Issue (i): Whether trading activity was to be treated as an exempted service for the purpose of reversal of CENVAT credit on common input services for the period prior to its specific inclusion in the Rules.
Analysis: The scheme of CENVAT credit excluded credit on input services used for exempted services, and trading was regarded as falling outside taxable service. The subsequent insertion of an explanation treating trading as exempted service was held to be clarificatory in nature. On that basis, trading activity was treated as having always been within the ambit of exempted service for the purpose of rule 6, and common input service credit relatable to trading was liable to disallowance.
Conclusion: Trading activity was rightly treated as an exempted service, and credit attributable to common input services used for trading was not admissible.
Issue (ii): Whether the reversal of credit attributable to trading had to be computed on the basis of the difference between the purchase price and sale price of traded goods, with the matter requiring verification by the original authority.

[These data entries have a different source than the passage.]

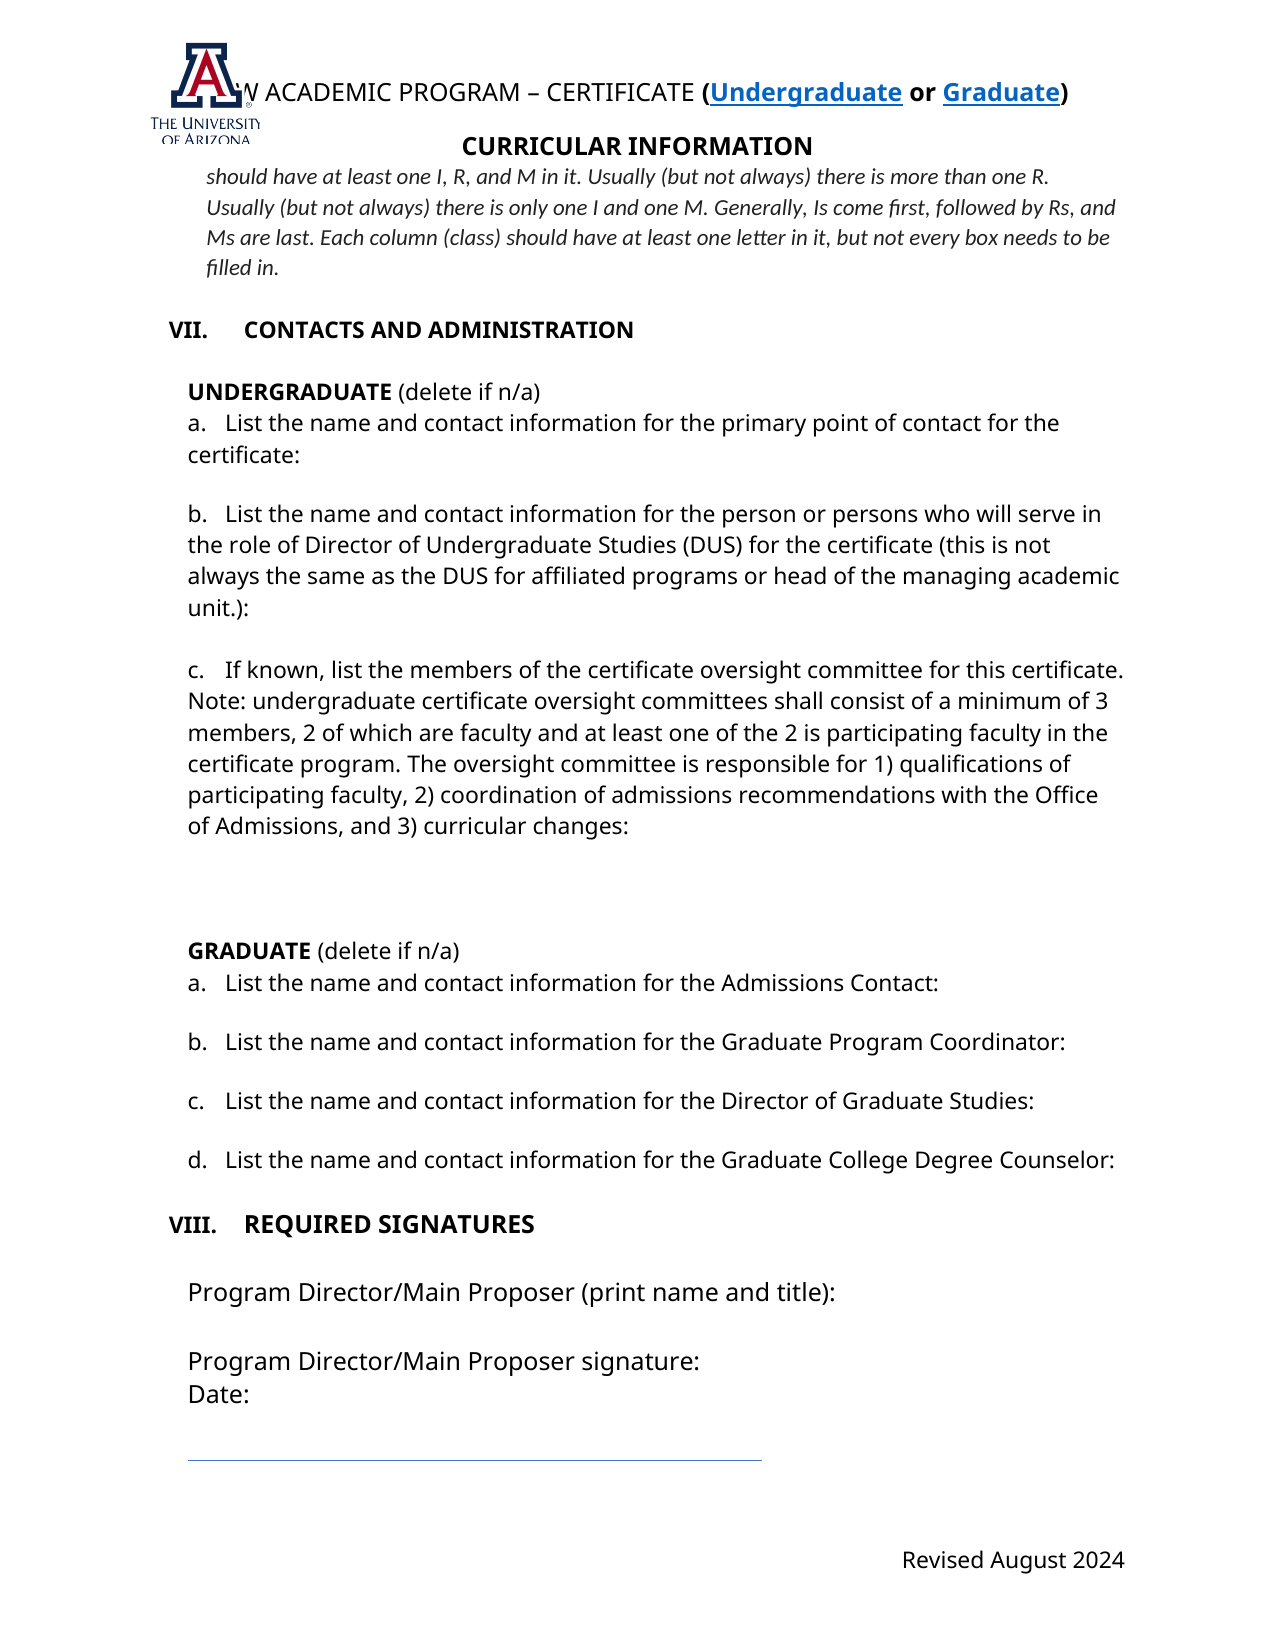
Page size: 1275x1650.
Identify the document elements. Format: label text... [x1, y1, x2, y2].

text UNDERGRADUATE (delete if n/a) [187, 376, 1125, 407]
list Explanation: The curriculum map lists the required courses for the program and indicates where each LO will be introduced (I), reinforced (R), and mastered (M). This is important to show that you are including adequate teaching of the skills and concepts to support the LOs. Each row (LO) should have at least one I, R, and M in it. Usually (but not always) there is more than one R. Usually (but not always) there is only one I and one M. Generally, Is come first, followed by Rs, and Ms are last. Each column (class) should have at least one letter in it, but not every box needs to be filled in. [206, 162, 1125, 281]
text a. List the name and contact information for the Admissions Contact: [187, 967, 1125, 1026]
text c. If known, list the members of the certificate oversight committee for this certificate. Note: undergraduate certificate oversight committees shall consist of a minimum of 3 members, 2 of which are faculty and at least one of the 2 is participating faculty in the certificate program. The oversight committee is responsible for 1) qualifications of participating faculty, 2) coordination of admissions recommendations with the Office of Admissions, and 3) curricular changes: [187, 654, 1125, 842]
text b. List the name and contact information for the person or persons who will serve in the role of Director of Undergraduate Studies (DUS) for the certificate (this is not always the same as the DUS for affiliated programs or head of the managing academic unit.): [187, 498, 1125, 623]
text d. List the name and contact information for the Graduate College Degree Counselor: [187, 1144, 1125, 1176]
list CONTACTS AND ADMINISTRATION [169, 313, 1125, 345]
list REQUIRED SIGNATURES [169, 1207, 1125, 1241]
text Date: [187, 1377, 1125, 1411]
text a. List the name and contact information for the primary point of contact for the certificate: [187, 407, 1125, 498]
text GRADUATE (delete if n/a) [187, 935, 1125, 967]
text b. List the name and contact information for the Graduate Program Coordinator: [187, 1026, 1125, 1085]
text c. List the name and contact information for the Director of Graduate Studies: [187, 1085, 1125, 1144]
picture [150, 40, 260, 144]
text Program Director/Main Proposer (print name and title): Program Director/Main Proposer signature: [187, 1241, 1125, 1377]
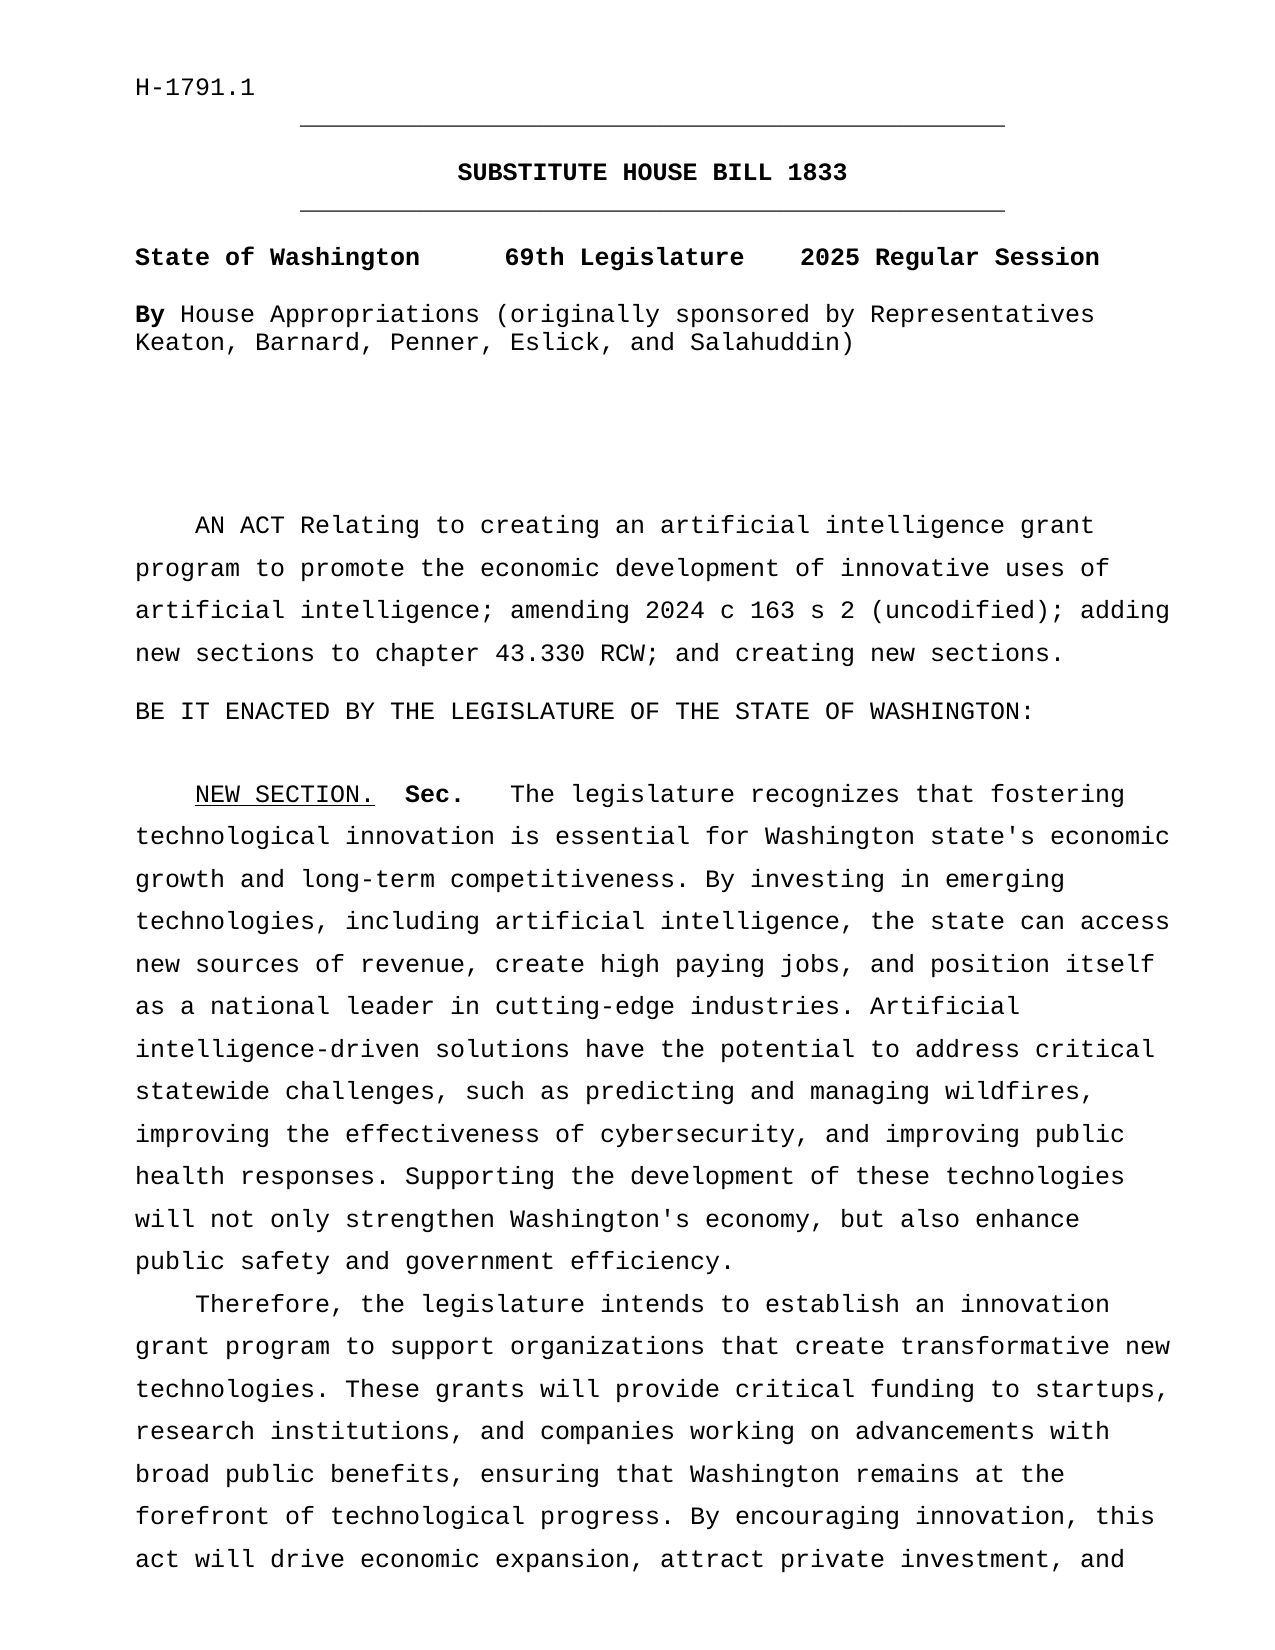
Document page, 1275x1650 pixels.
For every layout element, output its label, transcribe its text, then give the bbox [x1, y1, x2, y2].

text _______________________________________________ [135, 103, 1170, 132]
text BE IT ENACTED BY THE LEGISLATURE OF THE STATE OF WASHINGTON: [135, 698, 1170, 727]
text AN ACT Relating to creating an artificial intelligence grant program to promote the economic development of innovative uses of artificial intelligence; amending 2024 c 163 s 2 (uncodified); adding new sections to chapter 43.330 RCW; and creating new sections. [135, 500, 1170, 670]
text SUBSTITUTE HOUSE BILL 1833 [135, 160, 1170, 188]
text State of Washington 69th Legislature 2025 Regular Session [135, 245, 1170, 273]
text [135, 1278, 1170, 1576]
text NEW SECTION. Sec. The legislature recognizes that fostering technological innovation is essential for Washington state's economic growth and long-term competitiveness. By investing in emerging technologies, including artificial intelligence, the state can access new sources of revenue, create high paying jobs, and position itself as a national leader in cutting-edge industries. Artificial intelligence-driven solutions have the potential to address critical statewide challenges, such as predicting and managing wildfires, improving the effectiveness of cybersecurity, and improving public health responses. Supporting the development of these technologies will not only strengthen Washington's economy, but also enhance public safety and government efficiency. [135, 768, 1170, 1278]
text By House Appropriations (originally sponsored by Representatives Keaton, Barnard, Penner, Eslick, and Salahuddin) [135, 302, 1170, 358]
text _______________________________________________ [135, 188, 1170, 217]
text H-1791.1 [135, 75, 1170, 103]
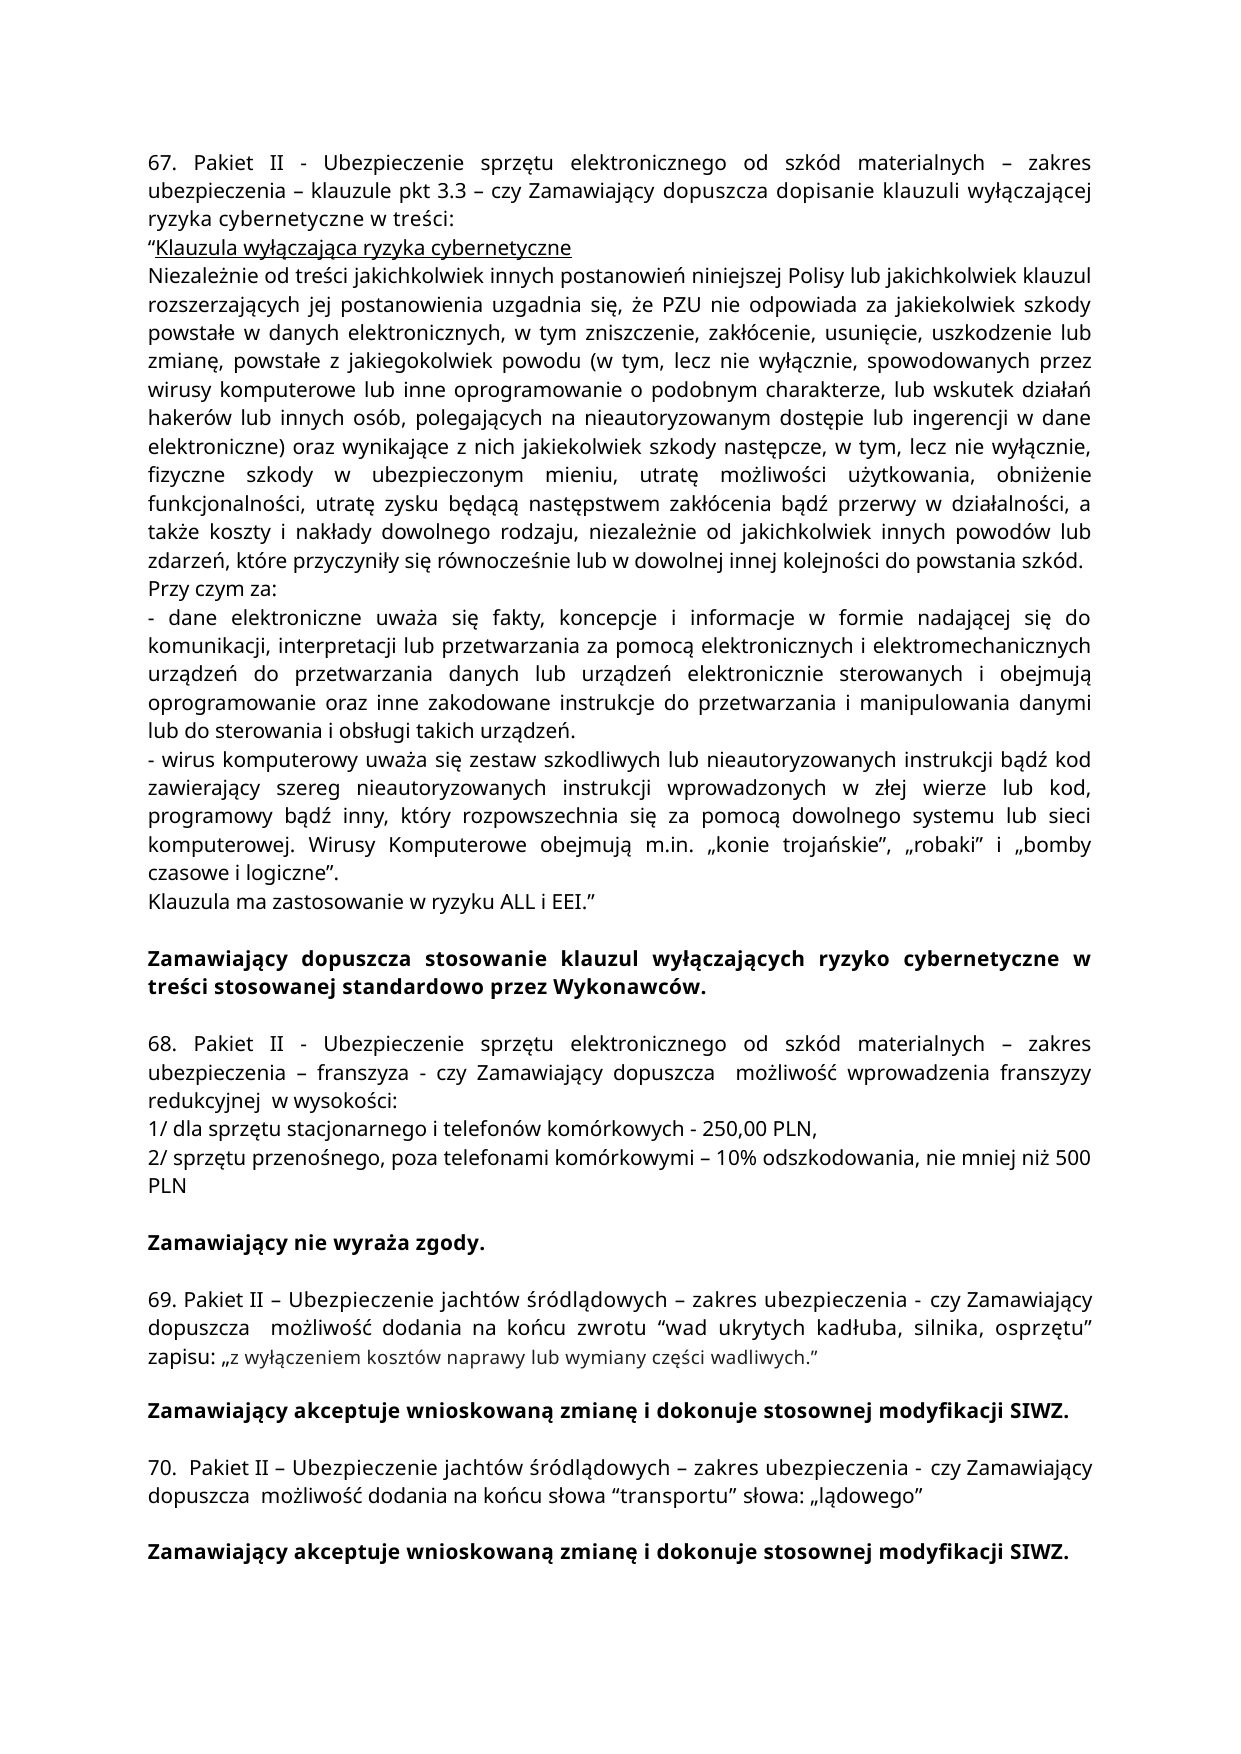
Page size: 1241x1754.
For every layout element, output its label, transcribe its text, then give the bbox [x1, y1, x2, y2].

text 67. Pakiet II - Ubezpieczenie sprzętu elektronicznego od szkód materialnych – zakres ubezpieczenia – klauzule pkt 3.3 – czy Zamawiający dopuszcza dopisanie klauzuli wyłączającej ryzyka cybernetyczne w treści: [148, 148, 1093, 233]
text Klauzula ma zastosowanie w ryzyku ALL i EEI.” [148, 887, 1093, 915]
text Zamawiający dopuszcza stosowanie klauzul wyłączających ryzyko cybernetyczne w treści stosowanej standardowo przez Wykonawców. [148, 944, 1093, 1001]
text “Klauzula wyłączająca ryzyka cybernetyczne [148, 233, 1093, 261]
text 70. Pakiet II – Ubezpieczenie jachtów śródlądowych – zakres ubezpieczenia - czy Zamawiający dopuszcza możliwość dodania na końcu słowa “transportu” słowa: „lądowego” [148, 1453, 1093, 1510]
text 68. Pakiet II - Ubezpieczenie sprzętu elektronicznego od szkód materialnych – zakres ubezpieczenia – franszyza - czy Zamawiający dopuszcza możliwość wprowadzenia franszyzy redukcyjnej w wysokości: [148, 1029, 1093, 1114]
text 69. Pakiet II – Ubezpieczenie jachtów śródlądowych – zakres ubezpieczenia - czy Zamawiający dopuszcza możliwość dodania na końcu zwrotu “wad ukrytych kadłuba, silnika, osprzętu” zapisu: „z wyłączeniem kosztów naprawy lub wymiany części wadliwych.” [148, 1285, 1093, 1370]
text Zamawiający nie wyraża zgody. [148, 1228, 1093, 1257]
text Zamawiający akceptuje wnioskowaną zmianę i dokonuje stosownej modyfikacji SIWZ. [148, 1537, 1093, 1565]
text 2/ sprzętu przenośnego, poza telefonami komórkowymi – 10% odszkodowania, nie mniej niż 500 PLN [148, 1143, 1093, 1200]
text - wirus komputerowy uważa się zestaw szkodliwych lub nieautoryzowanych instrukcji bądź kod zawierający szereg nieautoryzowanych instrukcji wprowadzonych w złej wierze lub kod, programowy bądź inny, który rozpowszechnia się za pomocą dowolnego systemu lub sieci komputerowej. Wirusy Komputerowe obejmują m.in. „konie trojańskie”, „robaki” i „bomby czasowe i logiczne”. [148, 745, 1093, 887]
text 1/ dla sprzętu stacjonarnego i telefonów komórkowych - 250,00 PLN, [148, 1114, 1093, 1143]
text Niezależnie od treści jakichkolwiek innych postanowień niniejszej Polisy lub jakichkolwiek klauzul rozszerzających jej postanowienia uzgadnia się, że PZU nie odpowiada za jakiekolwiek szkody powstałe w danych elektronicznych, w tym zniszczenie, zakłócenie, usunięcie, uszkodzenie lub zmianę, powstałe z jakiegokolwiek powodu (w tym, lecz nie wyłącznie, spowodowanych przez wirusy komputerowe lub inne oprogramowanie o podobnym charakterze, lub wskutek działań hakerów lub innych osób, polegających na nieautoryzowanym dostępie lub ingerencji w dane elektroniczne) oraz wynikające z nich jakiekolwiek szkody następcze, w tym, lecz nie wyłącznie, fizyczne szkody w ubezpieczonym mieniu, utratę możliwości użytkowania, obniżenie funkcjonalności, utratę zysku będącą następstwem zakłócenia bądź przerwy w działalności, a także koszty i nakłady dowolnego rodzaju, niezależnie od jakichkolwiek innych powodów lub zdarzeń, które przyczyniły się równocześnie lub w dowolnej innej kolejności do powstania szkód. [148, 261, 1093, 574]
text Przy czym za: [148, 574, 1093, 603]
text - dane elektroniczne uważa się fakty, koncepcje i informacje w formie nadającej się do komunikacji, interpretacji lub przetwarzania za pomocą elektronicznych i elektromechanicznych urządzeń do przetwarzania danych lub urządzeń elektronicznie sterowanych i obejmują oprogramowanie oraz inne zakodowane instrukcje do przetwarzania i manipulowania danymi lub do sterowania i obsługi takich urządzeń. [148, 603, 1093, 745]
text Zamawiający akceptuje wnioskowaną zmianę i dokonuje stosownej modyfikacji SIWZ. [148, 1396, 1093, 1424]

Analysis: For trading activity, the relevant value was held to be the margin between purchase price and sale price, not the entire sale value of traded goods. The method adopted in the impugned order had not examined this aspect and the computation had not been verified on that basis. The credit reversal already made was to be adjusted accordingly, and only any shortfall, if found on verification, could be recovered.
Conclusion: The computation had to be restricted to the trading margin basis, and the matter was remanded for verification and consequential recomputation.
Final Conclusion: The assessee succeeded on the legal basis for computation, but the matter was sent back for reworking of the demand and related consequences in accordance with the correct valuation method.
Ratio Decidendi: Trading activity is to be treated as an exempted service for CENVAT credit reversal purposes, and where common input services are used, the reversal for trading must be computed on the trading margin rather than the gross sale value of traded goods.